-- Provided records follows --

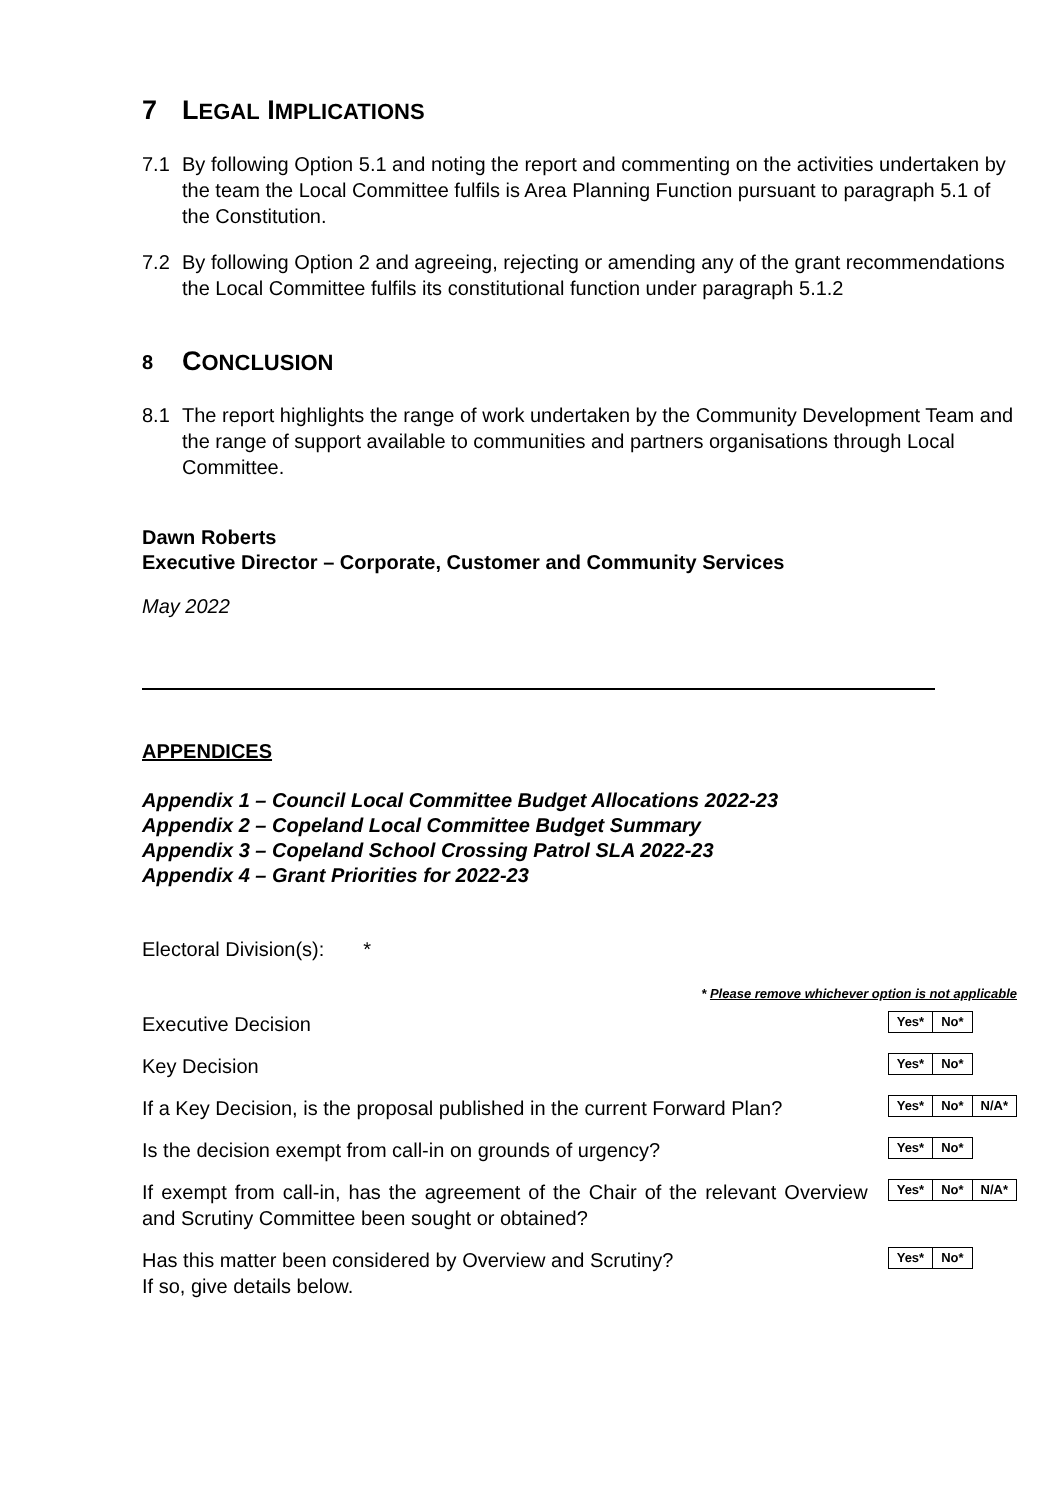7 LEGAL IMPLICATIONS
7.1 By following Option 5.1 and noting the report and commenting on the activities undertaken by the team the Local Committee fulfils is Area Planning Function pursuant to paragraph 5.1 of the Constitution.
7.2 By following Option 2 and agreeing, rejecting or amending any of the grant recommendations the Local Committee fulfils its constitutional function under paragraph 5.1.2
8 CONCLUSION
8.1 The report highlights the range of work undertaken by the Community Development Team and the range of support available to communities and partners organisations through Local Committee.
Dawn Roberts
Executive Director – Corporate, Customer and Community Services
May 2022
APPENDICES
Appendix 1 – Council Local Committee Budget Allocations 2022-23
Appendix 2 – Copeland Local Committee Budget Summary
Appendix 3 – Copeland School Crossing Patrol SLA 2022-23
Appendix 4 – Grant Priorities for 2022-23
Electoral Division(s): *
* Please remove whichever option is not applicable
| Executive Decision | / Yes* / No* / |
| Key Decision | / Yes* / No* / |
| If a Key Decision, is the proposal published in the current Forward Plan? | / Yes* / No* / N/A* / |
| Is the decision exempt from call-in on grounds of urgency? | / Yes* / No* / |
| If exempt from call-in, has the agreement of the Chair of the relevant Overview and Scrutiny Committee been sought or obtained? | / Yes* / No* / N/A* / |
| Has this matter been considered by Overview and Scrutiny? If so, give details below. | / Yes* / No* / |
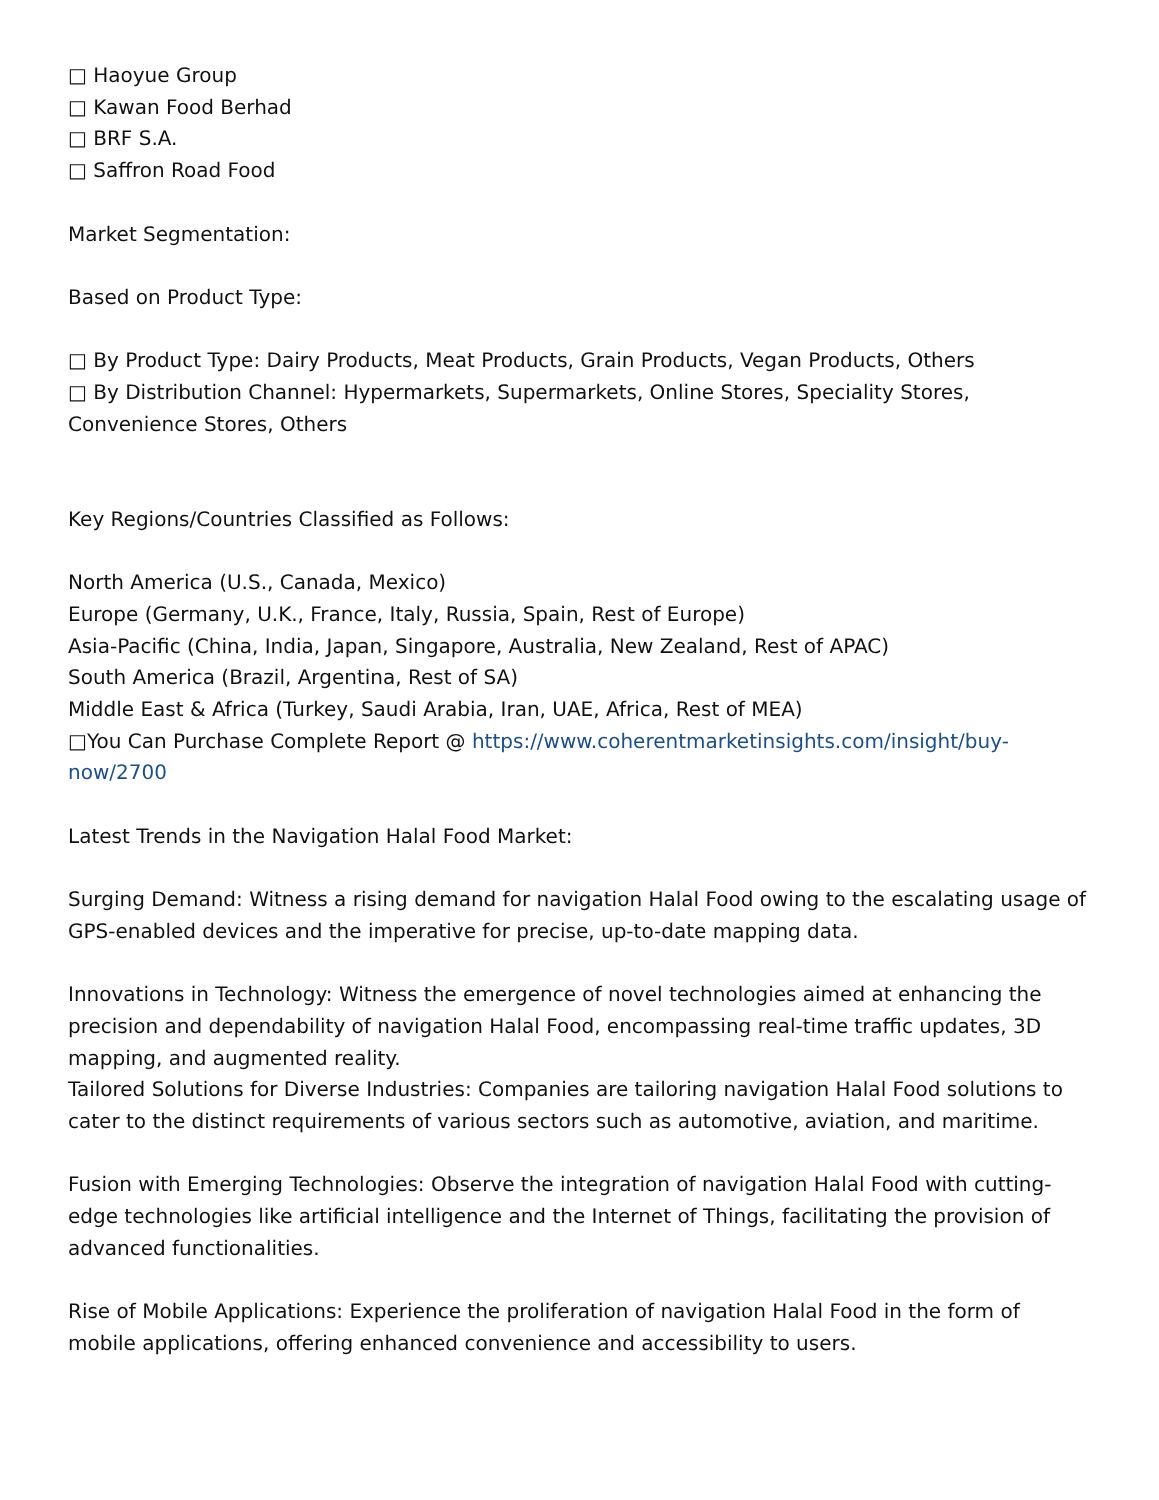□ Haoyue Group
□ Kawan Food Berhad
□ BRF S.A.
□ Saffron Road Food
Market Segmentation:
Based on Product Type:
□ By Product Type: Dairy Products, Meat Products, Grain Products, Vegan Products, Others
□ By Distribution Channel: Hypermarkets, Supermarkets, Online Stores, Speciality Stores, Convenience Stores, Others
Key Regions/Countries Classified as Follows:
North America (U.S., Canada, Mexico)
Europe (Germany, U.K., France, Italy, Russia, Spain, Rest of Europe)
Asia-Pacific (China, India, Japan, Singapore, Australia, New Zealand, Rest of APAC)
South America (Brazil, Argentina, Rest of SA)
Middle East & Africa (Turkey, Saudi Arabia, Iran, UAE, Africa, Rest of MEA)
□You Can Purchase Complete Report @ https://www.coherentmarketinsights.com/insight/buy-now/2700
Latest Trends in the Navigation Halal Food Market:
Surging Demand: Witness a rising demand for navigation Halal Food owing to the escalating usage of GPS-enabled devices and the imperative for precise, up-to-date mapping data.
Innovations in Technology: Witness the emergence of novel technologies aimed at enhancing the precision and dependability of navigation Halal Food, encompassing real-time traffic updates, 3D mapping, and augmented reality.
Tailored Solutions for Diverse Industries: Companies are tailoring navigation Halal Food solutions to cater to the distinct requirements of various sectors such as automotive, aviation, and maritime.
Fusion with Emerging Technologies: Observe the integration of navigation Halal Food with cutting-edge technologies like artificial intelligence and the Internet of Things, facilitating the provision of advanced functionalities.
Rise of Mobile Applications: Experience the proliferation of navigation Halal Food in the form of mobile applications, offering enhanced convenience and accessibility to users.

-- Provided records concluded --
-- Provided records follows --

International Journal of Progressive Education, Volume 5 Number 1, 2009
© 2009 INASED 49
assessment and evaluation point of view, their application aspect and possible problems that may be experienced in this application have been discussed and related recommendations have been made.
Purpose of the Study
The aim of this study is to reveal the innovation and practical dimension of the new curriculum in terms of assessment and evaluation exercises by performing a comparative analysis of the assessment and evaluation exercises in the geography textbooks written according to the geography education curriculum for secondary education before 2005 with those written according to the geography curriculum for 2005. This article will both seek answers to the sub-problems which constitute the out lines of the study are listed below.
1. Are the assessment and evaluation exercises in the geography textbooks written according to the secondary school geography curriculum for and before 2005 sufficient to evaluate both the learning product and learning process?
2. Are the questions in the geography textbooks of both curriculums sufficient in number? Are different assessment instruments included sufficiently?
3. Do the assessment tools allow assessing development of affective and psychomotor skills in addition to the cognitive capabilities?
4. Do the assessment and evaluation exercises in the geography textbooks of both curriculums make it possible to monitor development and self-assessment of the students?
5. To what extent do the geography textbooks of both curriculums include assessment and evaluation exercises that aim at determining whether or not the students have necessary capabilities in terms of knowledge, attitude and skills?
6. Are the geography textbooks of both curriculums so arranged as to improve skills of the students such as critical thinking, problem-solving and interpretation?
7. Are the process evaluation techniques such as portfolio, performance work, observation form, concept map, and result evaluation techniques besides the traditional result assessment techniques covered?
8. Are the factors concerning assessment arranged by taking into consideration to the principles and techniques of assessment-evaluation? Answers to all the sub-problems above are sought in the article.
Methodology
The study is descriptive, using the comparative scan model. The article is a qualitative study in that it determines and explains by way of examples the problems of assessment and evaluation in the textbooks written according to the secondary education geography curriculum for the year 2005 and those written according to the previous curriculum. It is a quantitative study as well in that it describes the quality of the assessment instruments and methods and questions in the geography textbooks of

-- Provided records concluded --

Problem description:
Wherever a line in the entries holds "skills", copy that line.

Task output:
3. Do the assessment tools allow assessing development of affective and psychomotor skills in addition to the cognitive capabilities?
5. To what extent do the geography textbooks of both curriculums include assessment and evaluation exercises that aim at determining whether or not the students have necessary capabilities in terms of knowledge, attitude and skills?
6. Are the geography textbooks of both curriculums so arranged as to improve skills of the students such as critical thinking, problem-solving and interpretation?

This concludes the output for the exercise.